Журнал "Эксперт" №27-28
21.07.2003
Виктория Никифорова

Эймунтас Някрошюс поставил в Москве "Вишневый сад", не обращая ни малейшего внимания на сегодняшнюю театральную моду. Он нарушил табу на трагедию: мелодраму превратил в рассказ о вселенской катастрофе.

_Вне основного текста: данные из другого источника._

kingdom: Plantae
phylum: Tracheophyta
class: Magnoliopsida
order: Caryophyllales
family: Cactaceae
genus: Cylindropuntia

Он выбрал самого неактуального драматурга современности – А.П. Чехова – и поставил его пьесу без купюр. Сейчас модно ставить спектакли бойкие, короткие, желательно без антракта. В своем новом спектакле Някрошюс все сделал не так, как принято. "Вишневый сад" Някрошюса идет без малого шесть часов. На сегодняшней сцене не в чести тяжелые паузы. У Някрошюса молчат подолгу, и воздух в это время становится таким плотным, что его можно резать ножом. Актеры сегодня любят играть "вполноги", не слишком серьезно относясь к своим героям. В "Вишневом саде" народным артистам приходится проживать и отыгрывать грандиозные, хитро устроенные, сложносочиненные характеры – они пишут жизнь своих героев, словно классический роман. Наконец, в моде оптимизм. А Някрошюс поставил спектакль беспросветно мрачный, не пытаясь укротить стихию трагедии шуточками и надеждами.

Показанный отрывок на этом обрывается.